-- The request --
Count the lines in the rows below that contain the string "enter". Reply with the number only.

### Supplied data ###

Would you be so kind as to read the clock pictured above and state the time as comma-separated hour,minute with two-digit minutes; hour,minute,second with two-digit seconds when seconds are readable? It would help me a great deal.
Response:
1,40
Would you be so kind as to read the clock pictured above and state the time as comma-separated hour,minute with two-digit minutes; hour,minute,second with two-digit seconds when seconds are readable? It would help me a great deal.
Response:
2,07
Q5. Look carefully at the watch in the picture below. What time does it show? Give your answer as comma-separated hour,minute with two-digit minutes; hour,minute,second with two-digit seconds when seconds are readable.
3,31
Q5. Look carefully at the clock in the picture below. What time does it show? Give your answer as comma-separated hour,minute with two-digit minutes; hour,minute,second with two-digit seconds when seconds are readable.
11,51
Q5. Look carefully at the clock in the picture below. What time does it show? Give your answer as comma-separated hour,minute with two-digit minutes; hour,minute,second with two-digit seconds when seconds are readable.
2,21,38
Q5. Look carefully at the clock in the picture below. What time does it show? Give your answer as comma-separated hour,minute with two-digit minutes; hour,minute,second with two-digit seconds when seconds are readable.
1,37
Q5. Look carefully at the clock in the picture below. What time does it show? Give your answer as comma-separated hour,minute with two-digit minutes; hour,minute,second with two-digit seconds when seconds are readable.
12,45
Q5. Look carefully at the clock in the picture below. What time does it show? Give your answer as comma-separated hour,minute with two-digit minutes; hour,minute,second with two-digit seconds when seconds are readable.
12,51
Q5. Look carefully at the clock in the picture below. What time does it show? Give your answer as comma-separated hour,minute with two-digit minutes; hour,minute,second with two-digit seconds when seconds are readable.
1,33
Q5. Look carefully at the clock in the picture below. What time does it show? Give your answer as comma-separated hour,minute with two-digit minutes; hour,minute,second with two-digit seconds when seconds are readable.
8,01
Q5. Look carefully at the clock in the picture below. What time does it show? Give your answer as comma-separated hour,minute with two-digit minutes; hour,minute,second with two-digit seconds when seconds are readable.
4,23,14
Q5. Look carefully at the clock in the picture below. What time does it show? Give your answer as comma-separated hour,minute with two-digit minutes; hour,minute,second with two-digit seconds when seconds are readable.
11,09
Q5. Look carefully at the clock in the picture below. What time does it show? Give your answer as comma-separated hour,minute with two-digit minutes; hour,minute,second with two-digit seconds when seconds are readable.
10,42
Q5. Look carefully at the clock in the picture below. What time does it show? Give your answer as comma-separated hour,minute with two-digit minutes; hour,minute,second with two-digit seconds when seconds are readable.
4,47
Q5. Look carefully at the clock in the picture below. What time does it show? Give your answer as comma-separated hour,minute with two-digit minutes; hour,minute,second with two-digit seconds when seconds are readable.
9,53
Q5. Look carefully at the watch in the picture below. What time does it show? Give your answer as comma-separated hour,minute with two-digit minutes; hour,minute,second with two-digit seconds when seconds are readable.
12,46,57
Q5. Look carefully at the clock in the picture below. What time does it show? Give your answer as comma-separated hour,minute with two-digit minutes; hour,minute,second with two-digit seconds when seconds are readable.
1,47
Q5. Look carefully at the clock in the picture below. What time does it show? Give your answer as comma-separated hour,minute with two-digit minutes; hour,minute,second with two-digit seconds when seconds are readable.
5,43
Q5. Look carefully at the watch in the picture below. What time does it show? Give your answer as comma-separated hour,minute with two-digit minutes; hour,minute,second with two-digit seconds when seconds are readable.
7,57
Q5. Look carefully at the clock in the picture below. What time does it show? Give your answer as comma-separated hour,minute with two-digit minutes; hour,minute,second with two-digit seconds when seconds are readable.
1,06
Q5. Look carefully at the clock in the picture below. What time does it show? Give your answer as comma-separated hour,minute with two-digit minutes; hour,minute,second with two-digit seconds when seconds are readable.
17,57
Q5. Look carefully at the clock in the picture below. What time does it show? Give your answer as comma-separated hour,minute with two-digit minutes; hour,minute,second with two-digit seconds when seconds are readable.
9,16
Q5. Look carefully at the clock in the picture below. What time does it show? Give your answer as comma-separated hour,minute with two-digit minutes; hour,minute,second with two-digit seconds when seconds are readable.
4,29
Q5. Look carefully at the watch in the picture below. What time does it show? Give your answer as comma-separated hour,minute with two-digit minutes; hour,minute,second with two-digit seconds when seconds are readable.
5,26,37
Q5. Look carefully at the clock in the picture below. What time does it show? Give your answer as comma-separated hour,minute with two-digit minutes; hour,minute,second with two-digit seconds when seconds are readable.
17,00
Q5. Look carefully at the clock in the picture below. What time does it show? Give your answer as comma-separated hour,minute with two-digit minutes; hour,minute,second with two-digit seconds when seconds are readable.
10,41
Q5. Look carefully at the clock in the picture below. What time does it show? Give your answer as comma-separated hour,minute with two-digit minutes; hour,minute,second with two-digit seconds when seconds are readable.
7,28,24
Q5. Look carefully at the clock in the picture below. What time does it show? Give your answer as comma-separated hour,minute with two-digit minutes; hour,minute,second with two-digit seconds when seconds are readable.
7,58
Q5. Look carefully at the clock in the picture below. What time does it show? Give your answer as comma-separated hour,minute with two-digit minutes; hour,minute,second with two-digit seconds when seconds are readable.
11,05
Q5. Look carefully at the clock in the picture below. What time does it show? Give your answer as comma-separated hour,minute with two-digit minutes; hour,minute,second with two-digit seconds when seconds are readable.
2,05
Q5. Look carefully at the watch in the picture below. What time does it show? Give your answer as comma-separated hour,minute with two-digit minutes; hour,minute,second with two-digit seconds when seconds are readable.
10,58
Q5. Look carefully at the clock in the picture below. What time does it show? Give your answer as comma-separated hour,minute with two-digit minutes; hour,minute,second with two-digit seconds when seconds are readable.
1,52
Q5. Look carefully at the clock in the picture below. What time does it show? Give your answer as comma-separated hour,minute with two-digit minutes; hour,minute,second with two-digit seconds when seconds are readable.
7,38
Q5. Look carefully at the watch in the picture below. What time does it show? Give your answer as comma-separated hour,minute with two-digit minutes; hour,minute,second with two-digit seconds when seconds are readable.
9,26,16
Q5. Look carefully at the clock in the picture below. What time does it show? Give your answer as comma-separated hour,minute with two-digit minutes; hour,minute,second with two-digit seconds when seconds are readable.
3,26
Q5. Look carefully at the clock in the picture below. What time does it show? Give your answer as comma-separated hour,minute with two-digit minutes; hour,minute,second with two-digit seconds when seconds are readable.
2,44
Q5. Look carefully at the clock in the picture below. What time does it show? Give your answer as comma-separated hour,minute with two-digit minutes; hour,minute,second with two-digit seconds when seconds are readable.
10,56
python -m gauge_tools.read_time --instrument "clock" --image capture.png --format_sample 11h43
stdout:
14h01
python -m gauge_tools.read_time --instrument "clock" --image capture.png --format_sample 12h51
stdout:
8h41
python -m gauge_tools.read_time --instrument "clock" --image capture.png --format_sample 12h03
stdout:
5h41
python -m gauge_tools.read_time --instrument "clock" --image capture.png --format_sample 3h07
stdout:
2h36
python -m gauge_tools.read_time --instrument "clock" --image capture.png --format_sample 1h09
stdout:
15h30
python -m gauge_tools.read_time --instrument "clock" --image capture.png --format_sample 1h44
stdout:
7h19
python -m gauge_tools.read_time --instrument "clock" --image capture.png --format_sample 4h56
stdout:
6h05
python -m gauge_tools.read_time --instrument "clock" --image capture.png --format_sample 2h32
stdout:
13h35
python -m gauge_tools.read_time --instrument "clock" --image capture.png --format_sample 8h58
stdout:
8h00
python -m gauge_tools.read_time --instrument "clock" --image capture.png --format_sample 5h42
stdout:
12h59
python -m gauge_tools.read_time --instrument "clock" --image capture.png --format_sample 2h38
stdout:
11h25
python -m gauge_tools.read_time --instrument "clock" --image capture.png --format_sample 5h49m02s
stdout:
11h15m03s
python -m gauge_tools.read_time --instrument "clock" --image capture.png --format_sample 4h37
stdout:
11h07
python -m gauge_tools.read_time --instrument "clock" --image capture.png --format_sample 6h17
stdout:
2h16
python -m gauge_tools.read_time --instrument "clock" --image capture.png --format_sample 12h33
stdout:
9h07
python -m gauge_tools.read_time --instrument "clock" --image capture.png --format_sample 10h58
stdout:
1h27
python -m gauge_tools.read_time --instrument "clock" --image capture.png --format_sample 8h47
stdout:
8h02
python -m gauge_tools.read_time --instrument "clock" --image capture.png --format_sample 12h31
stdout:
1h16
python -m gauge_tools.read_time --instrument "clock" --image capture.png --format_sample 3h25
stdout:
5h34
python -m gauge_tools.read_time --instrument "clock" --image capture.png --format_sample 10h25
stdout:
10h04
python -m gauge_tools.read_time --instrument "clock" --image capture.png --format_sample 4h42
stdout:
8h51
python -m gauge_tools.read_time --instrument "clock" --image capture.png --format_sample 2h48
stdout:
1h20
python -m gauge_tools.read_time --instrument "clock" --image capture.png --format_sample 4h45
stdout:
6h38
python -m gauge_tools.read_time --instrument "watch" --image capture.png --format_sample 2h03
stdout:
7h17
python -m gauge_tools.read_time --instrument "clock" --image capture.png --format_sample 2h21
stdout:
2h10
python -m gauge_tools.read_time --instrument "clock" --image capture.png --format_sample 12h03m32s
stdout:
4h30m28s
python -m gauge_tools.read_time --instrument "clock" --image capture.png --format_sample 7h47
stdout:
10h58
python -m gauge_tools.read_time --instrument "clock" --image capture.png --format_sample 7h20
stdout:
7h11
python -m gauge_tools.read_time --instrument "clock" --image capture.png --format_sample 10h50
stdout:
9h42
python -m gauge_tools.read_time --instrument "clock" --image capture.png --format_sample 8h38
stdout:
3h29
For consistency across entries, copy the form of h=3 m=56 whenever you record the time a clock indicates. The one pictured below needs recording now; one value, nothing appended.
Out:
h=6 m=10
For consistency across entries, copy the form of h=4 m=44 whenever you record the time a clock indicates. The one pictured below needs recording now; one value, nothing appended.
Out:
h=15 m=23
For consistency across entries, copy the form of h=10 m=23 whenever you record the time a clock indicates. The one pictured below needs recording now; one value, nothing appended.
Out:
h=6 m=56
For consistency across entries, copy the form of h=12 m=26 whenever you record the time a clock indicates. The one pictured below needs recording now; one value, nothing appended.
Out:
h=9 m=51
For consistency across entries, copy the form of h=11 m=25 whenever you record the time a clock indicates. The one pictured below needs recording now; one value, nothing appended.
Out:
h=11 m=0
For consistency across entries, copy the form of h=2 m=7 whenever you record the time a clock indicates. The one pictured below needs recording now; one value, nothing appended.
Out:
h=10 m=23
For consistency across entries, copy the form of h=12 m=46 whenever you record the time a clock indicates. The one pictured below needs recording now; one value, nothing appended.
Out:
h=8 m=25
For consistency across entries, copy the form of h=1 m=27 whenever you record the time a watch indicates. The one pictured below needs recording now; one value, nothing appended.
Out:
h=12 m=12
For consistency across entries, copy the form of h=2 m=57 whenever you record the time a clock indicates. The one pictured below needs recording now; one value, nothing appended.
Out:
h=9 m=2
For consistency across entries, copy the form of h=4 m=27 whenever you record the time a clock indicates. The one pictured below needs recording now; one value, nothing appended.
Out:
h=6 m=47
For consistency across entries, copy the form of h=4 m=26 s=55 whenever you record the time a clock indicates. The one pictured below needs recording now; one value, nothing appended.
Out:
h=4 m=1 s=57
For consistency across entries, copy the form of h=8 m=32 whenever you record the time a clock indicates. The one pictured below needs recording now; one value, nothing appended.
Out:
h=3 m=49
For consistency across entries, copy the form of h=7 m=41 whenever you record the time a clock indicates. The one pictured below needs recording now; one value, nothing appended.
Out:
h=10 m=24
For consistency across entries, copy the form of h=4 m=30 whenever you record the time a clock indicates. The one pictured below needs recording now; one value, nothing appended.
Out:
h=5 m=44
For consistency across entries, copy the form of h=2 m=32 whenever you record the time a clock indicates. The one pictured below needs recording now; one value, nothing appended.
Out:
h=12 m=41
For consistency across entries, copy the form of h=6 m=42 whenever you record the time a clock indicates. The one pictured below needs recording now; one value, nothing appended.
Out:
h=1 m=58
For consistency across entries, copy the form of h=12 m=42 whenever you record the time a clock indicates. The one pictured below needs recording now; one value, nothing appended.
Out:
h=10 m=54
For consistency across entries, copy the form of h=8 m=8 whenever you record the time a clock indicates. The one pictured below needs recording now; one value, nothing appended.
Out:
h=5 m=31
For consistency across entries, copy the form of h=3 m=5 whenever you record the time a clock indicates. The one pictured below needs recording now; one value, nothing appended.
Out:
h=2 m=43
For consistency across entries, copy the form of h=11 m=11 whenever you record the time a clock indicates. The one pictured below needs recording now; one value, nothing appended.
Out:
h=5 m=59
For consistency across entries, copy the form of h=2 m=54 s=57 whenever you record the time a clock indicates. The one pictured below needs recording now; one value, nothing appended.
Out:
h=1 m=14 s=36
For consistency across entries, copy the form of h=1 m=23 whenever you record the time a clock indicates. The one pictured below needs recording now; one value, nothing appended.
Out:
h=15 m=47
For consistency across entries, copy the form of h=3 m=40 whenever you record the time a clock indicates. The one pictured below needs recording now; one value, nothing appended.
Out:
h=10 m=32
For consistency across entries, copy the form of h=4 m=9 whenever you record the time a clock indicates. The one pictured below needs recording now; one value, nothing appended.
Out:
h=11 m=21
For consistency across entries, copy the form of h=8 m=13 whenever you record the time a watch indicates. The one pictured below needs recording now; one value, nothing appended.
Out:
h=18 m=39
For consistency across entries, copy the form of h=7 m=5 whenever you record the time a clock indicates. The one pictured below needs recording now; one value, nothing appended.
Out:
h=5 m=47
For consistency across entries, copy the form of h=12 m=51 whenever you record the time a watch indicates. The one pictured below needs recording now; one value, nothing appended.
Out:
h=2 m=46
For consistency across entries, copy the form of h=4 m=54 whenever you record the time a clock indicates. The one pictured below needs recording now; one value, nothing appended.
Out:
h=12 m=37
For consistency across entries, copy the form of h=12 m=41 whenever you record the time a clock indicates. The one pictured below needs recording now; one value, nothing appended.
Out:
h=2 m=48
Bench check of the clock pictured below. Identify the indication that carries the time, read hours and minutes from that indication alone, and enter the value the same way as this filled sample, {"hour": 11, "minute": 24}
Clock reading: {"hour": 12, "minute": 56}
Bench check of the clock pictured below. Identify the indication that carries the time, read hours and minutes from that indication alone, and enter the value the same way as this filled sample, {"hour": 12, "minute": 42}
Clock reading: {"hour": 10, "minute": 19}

###

-- Completed exercise --
2